REQUIRED TASKS -
- A) In the Assembly report, by what date was the accelerated review of Crown Court legal aid fees due to conclude?
- B) Translate this sentence from the Assembly report into Spanish: "She also confirmed a seven-year, £8.4 million commitment to ASSIST NI to support high-risk victims of domestic and sexual abuse."
- C) Print the part of the Assembly report that opens with the words containing "Sheehan, in his" and closes with "being in place.".

+++ TEXT SHOWN

Sheehan, in his winding-up speech, addressed the equality argument directly, clarifying that Irish-medium schools span multiple sectors and that the Bill was about parity of access rather than privilege, particularly for children with special educational needs. He said that SEN support services delivered through Irish did not currently exist in a consistent or systematic way, unlike the fully developed infrastructure available to English-medium schools. He noted that teachers in Irish-medium schools still had to translate materials themselves, describing it as "a stain on the Department of Education" after 28 years of the statutory duty being in place.

Justice Minister Naomi Long used Question Time to warn that her Department faced budget pressures of £101 million in 2026-27, rising to £215 million in 2028-29, describing the situation as "catastrophic for the justice system in Northern Ireland." She told MLAs that the figure of £215 million was equivalent to the combined budgets of the Prison Service, the Probation Board, the Youth Justice Agency and Forensic Science. The Minister also confirmed that an accelerated review of Crown Court legal aid fees, commissioned to resolve the Criminal Bar Association service withdrawal, was due to conclude no later than 27 April 2026, and called on all Members to press the CBA to return to full service.

On prisons, Long rejected DUP MLA Jonathan Buckley's characterisation of the Northern Ireland Prison Service as being in chaos following a reported assault on a prison officer in which his jaw was broken. She said the portrayal "simply does not stack up against the evidence," noting that two of the three best-functioning prisons in the UK were in Northern Ireland, and confirmed she had spoken to the director general of prisons as recently as the previous day. She acknowledged drugs remained a serious challenge and outlined measures including full body scanning introduced to reduce the smuggling of illicit material.

On ending violence against women and girls, Long told the Assembly that her Department had allocated £1.9 million specifically to that programme over the past two financial years, with total spend by her Department and non-departmental public bodies amounting to £0.8 million in 2024-25 and £1.1 million in 2025-26. She also confirmed a seven-year, £8.4 million commitment to ASSIST NI to support high-risk victims of domestic and sexual abuse. The Minister said she intended to introduce new offences targeting the creation of non-consensual sexually explicit deepfake images of adults online, a measure she said would disproportionately benefit women and girls.

In Members' Statements, Alliance MLA Nuala McAllister raised concerns about breast cancer referral times, saying statistics showed that just 6% of women waiting for a red-flag appointment were seen within the two-week target window. She called for a long-term workforce and service strategy from the Department of Health, saying it was "nothing short of a disgrace" and that trying to frame such statistics as an improvement was inadequate. McAllister paid tribute to clinicians working overtime but warned the situation was "not sustainable."

UUP MLA Robin Swann raised the issue of youth services funding, warning that the Education Minister's decision to remove ring-fenced funding for youth services placed approximately 1,600 youth organisations and 165,000 young people at risk. East Belfast MLA Peter McReynolds described attending what he called a "crisis meeting" at Ledley Hall and said his request for an urgent ministerial meeting had been declined, which he described as "completely disrespectful." He called on the Minister to urgently reverse the decision.

DUP MLA Diane Dodds and independent MLA Gary Middleton's replacement, Julie Middleton, was formally welcomed to the Chamber by the Speaker and other MLAs on her first day. The House also passed the Local Government Auditor's draft code of audit practice 2026, which sets out the framework for auditing district councils and other local government bodies and comes into force on 15 April 2026. The Hospital Parking Charges Bill passed its Further Consideration Stage without debate, as no amendments had been tabled, and was referred to the Speaker ahead of Final Stage.

++++++
+++ DATA PROVIDED

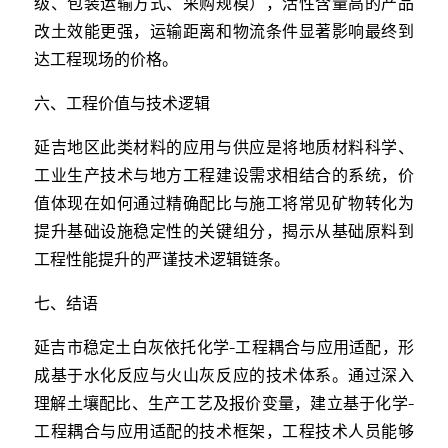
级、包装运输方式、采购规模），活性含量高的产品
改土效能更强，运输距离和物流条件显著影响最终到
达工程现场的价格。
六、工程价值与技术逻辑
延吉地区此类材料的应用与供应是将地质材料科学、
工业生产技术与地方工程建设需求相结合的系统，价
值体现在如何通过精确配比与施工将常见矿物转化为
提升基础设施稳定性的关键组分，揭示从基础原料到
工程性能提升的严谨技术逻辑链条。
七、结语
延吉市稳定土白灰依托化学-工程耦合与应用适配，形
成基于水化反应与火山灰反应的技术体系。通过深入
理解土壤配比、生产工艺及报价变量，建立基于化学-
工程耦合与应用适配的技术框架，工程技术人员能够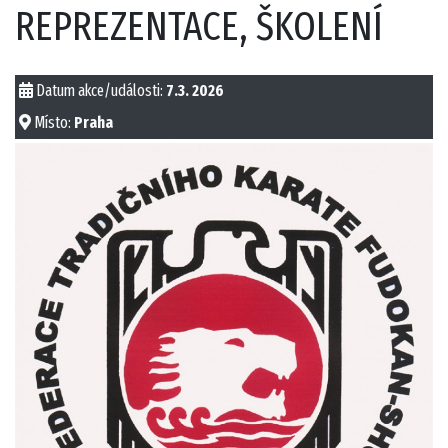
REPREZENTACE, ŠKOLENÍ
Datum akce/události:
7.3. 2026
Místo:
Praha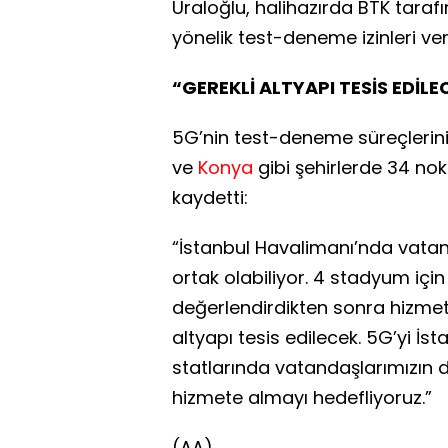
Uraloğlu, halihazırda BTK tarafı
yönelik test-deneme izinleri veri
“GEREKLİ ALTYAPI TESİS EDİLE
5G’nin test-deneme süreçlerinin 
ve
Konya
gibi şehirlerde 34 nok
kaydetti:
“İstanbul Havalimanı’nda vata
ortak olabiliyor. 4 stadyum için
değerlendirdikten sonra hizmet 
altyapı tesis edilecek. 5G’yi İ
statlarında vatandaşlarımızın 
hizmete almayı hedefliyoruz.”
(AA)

++++++
+++ DATA PROVIDED

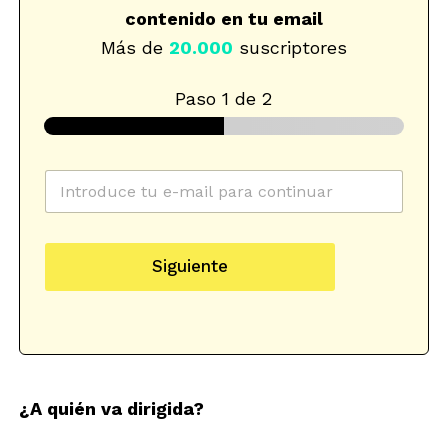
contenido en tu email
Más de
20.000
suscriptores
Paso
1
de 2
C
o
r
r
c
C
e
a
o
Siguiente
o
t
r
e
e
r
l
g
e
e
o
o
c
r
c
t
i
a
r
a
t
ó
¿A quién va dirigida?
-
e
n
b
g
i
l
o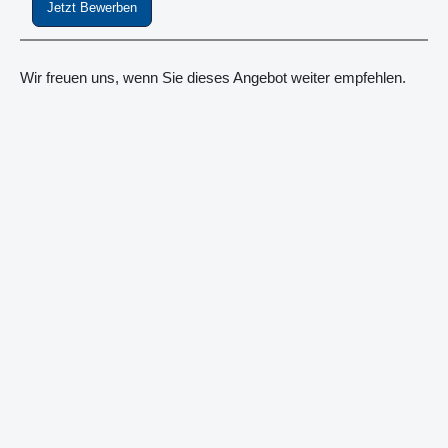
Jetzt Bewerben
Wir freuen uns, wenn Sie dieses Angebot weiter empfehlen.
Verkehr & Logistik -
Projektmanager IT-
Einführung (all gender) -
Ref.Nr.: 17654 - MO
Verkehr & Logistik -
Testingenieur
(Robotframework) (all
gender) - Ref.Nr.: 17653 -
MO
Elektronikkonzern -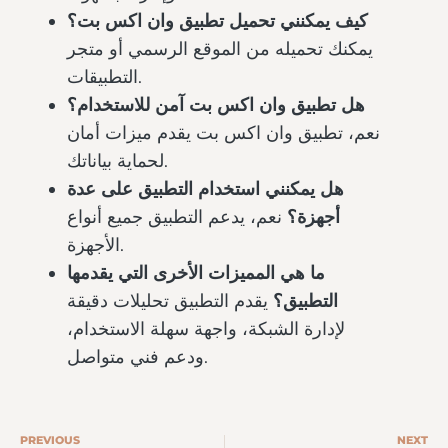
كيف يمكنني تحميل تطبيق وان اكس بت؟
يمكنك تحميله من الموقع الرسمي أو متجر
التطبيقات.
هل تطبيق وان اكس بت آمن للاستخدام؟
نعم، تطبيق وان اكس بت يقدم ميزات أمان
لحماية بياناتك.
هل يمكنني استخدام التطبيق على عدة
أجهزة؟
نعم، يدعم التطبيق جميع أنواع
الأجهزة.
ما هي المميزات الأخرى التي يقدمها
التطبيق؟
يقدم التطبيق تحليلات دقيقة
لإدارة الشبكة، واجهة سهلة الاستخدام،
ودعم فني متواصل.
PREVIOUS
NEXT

++++++
+++ DATA PROVIDED

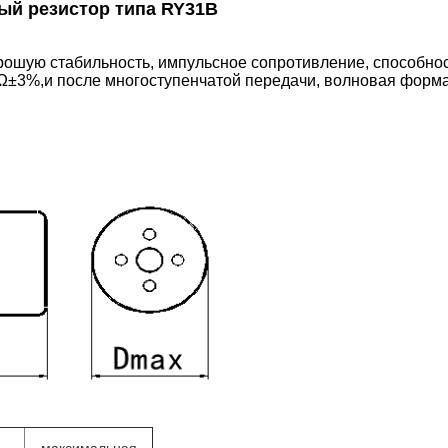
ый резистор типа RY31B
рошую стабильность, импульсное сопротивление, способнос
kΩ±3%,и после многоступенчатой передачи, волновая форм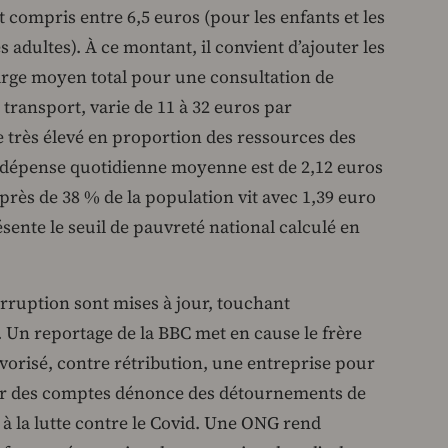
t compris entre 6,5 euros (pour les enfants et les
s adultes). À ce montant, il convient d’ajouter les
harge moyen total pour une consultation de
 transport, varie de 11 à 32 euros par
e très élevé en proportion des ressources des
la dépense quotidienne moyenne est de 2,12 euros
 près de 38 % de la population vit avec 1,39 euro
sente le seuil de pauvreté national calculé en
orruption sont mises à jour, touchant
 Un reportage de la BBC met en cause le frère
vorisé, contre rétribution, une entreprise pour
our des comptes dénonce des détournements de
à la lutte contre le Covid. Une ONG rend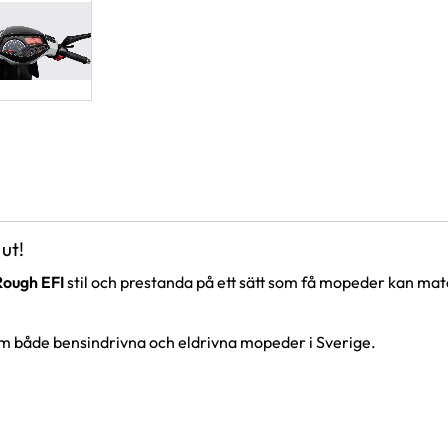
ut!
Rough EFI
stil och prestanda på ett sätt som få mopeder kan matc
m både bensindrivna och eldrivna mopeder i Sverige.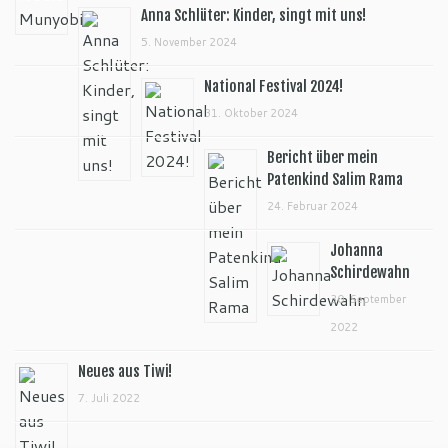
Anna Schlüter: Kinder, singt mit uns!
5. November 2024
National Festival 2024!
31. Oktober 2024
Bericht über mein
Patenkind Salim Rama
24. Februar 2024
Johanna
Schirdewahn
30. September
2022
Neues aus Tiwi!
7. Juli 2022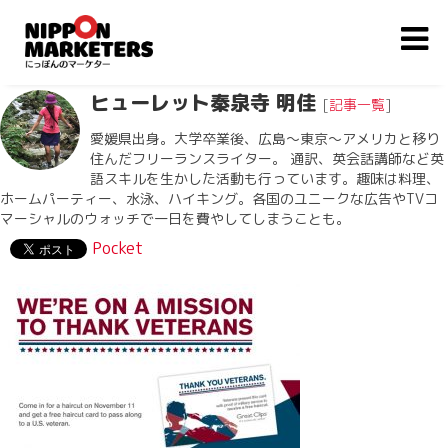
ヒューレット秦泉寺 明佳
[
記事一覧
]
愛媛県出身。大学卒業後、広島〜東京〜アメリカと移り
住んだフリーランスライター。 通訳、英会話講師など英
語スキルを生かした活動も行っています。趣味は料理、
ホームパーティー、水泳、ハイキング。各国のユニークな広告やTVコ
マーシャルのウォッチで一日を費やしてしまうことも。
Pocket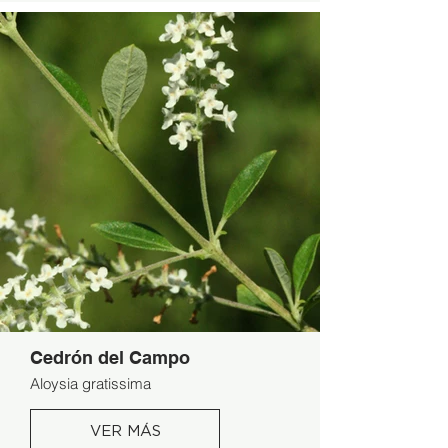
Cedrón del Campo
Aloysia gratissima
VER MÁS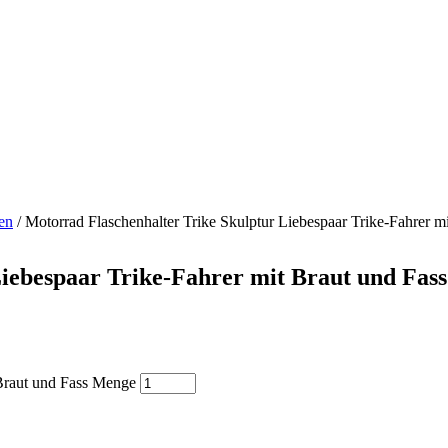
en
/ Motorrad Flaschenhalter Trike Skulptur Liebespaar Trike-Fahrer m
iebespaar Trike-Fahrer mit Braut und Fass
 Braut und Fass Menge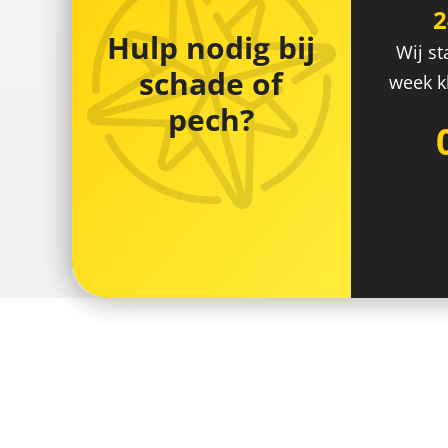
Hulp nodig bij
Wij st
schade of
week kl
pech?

++++++

COMPLETED EXERCISE -
- A) No later than 27 April 2026.

- B) También confirmó un compromiso de siete años y 8,4 millones de libras con ASSIST NI para apoyar a las víctimas de alto riesgo de abusos domésticos y sexuales.

- C)
Sheehan, in his winding-up speech, addressed the equality argument directly, clarifying that Irish-medium schools span multiple sectors and that the Bill was about parity of access rather than privilege, particularly for children with special educational needs. He said that SEN support services delivered through Irish did not currently exist in a consistent or systematic way, unlike the fully developed infrastructure available to English-medium schools. He noted that teachers in Irish-medium schools still had to translate materials themselves, describing it as "a stain on the Department of Education" after 28 years of the statutory duty being in place.